How Putin Got His Pet Game Show Host Elected President

Alexei Druzhinin/Sputnik via AP


Over lunch I read today’s big New York Times story about the Russian cyberattacks aimed at disrupting the US election. It was mesmerizing even though I already knew a lot of it, and it was also depressing as hell. By the time I finished, I was pretty close to thinking that the right response would be a couple dozen cruise missiles aimed straight at Putin’s lone remaining aircraft carrier. I guess we’re all lucky I’m not the president.

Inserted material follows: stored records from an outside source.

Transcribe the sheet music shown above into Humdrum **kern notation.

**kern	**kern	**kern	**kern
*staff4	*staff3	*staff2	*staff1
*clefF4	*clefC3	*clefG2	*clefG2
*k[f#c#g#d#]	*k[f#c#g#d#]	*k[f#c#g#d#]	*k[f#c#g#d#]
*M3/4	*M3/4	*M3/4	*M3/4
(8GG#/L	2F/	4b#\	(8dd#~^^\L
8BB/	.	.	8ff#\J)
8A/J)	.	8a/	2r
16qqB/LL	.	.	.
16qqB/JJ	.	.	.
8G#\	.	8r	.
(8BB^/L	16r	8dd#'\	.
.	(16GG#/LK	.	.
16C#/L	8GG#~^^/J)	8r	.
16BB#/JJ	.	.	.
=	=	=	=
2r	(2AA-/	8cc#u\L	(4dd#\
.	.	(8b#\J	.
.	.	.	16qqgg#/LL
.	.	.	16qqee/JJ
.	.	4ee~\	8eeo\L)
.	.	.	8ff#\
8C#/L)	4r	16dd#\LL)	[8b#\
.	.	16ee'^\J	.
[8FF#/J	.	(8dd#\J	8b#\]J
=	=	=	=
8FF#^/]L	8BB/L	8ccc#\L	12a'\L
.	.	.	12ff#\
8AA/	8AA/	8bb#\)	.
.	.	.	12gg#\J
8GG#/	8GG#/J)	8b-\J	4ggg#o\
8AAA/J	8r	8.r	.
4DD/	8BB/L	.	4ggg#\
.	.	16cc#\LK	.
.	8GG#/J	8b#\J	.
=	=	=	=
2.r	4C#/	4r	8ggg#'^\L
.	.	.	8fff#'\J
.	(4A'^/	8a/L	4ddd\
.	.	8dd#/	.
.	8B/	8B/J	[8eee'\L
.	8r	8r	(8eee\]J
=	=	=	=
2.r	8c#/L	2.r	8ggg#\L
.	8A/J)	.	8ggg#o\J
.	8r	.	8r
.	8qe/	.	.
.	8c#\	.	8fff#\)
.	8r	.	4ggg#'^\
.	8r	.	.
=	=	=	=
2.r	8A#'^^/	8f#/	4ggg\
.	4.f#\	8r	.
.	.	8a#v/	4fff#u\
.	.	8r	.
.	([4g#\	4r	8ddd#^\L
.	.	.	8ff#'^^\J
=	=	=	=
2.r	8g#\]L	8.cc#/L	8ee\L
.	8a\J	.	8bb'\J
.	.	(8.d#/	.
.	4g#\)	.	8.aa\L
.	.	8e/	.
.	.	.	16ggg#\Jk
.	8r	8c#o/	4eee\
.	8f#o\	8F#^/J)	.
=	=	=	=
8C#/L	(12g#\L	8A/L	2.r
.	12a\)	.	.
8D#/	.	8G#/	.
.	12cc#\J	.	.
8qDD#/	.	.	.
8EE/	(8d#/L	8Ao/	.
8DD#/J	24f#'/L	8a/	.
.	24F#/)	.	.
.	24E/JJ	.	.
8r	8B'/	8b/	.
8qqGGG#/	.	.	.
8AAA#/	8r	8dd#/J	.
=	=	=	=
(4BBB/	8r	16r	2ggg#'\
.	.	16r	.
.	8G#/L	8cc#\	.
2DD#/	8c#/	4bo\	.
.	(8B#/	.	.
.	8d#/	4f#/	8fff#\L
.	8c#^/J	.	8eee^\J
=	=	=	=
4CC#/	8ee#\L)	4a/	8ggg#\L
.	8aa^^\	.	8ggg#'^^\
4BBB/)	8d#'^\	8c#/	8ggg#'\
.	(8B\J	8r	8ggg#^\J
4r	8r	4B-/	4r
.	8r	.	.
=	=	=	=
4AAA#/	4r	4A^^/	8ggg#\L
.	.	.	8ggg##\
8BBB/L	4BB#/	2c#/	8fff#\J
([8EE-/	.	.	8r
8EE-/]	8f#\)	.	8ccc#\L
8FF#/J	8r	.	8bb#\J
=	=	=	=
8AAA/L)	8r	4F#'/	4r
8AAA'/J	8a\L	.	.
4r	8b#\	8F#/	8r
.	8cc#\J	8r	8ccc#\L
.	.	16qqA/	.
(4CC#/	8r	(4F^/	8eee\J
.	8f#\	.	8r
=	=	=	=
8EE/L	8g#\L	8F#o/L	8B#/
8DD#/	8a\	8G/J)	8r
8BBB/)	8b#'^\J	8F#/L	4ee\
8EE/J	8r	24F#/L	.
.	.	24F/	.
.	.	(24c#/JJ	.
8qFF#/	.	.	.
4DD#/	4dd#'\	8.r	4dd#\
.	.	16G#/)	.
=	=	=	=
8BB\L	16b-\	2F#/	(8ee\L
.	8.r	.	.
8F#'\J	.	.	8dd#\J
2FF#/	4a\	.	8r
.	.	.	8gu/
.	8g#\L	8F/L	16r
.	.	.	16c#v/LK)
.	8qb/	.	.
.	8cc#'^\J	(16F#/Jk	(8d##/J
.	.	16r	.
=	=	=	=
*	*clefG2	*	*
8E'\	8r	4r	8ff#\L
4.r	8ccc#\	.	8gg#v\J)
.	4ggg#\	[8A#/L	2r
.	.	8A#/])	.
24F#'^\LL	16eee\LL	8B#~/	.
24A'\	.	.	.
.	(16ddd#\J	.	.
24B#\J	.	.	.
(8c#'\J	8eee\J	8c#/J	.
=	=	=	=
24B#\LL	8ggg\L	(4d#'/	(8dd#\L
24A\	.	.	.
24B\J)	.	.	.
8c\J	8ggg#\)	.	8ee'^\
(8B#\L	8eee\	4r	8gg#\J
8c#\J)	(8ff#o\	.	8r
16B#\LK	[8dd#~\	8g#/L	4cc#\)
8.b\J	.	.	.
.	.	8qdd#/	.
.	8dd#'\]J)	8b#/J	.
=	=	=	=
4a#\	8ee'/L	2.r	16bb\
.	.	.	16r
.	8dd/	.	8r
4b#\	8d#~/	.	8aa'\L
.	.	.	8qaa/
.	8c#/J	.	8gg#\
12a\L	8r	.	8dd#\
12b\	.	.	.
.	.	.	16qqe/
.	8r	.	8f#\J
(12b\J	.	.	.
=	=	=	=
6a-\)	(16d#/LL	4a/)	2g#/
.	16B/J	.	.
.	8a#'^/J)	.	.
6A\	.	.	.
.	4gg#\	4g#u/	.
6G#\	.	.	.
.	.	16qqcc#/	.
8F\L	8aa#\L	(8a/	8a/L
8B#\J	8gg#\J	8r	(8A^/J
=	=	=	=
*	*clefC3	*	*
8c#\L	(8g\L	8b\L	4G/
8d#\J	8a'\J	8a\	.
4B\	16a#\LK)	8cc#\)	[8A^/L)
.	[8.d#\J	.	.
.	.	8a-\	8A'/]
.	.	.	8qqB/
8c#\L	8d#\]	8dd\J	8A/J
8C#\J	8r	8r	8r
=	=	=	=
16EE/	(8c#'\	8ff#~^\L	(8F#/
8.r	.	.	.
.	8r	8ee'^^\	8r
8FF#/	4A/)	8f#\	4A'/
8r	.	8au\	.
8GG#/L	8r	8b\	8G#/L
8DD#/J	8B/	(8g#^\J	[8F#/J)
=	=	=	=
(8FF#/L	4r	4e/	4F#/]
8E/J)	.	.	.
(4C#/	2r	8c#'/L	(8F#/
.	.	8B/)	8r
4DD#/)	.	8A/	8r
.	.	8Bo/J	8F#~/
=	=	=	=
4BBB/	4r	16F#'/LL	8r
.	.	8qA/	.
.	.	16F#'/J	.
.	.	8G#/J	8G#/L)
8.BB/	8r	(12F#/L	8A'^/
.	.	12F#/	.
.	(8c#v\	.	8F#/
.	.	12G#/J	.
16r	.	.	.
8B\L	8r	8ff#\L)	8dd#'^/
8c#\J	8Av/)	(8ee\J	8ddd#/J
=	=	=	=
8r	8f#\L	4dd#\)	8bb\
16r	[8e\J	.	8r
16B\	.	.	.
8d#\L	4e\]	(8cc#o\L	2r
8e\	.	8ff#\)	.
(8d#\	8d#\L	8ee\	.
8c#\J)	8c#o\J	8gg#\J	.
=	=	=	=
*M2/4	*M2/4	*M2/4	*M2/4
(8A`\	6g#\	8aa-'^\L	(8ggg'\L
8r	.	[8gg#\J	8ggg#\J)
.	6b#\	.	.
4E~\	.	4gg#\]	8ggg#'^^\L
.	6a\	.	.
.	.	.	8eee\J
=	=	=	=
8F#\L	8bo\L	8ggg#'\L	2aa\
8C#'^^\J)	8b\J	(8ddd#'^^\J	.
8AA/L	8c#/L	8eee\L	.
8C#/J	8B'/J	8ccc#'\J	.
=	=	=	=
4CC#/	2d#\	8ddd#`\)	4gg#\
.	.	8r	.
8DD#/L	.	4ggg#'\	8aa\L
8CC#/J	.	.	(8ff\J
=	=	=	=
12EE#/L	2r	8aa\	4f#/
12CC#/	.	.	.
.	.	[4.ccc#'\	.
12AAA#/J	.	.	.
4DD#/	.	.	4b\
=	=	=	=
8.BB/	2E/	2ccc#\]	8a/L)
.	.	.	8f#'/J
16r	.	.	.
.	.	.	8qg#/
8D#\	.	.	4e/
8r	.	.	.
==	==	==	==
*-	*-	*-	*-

There are a dozen depressing things I could highlight, but somehow I found this the most depressing of all:

By last summer, Democrats watched in helpless fury as their private emails and confidential documents appeared online day after day—procured by Russian intelligence agents, posted on WikiLeaks and other websites, then eagerly reported on by the American media, including The TimesEvery major publication, including The Times, published multiple stories citing the D.N.C. and Podesta emails posted by WikiLeaks, becoming a de facto instrument of Russian intelligence.

I know: News is news. Somehow, though, that doesn’t seem sufficient. I’m still not entirely sure what the right response is to leaks like this, but simply publishing everything no matter where it came from or what its motivation no longer seems tenable. There has to be something more to editorial judgment than that.

Anyway, Putin won this round. He didn’t do it all by himself—he had plenty of help from the FBI and the media—but in the end, he got his pet game show host elected president of the United States. I hope we all live through it.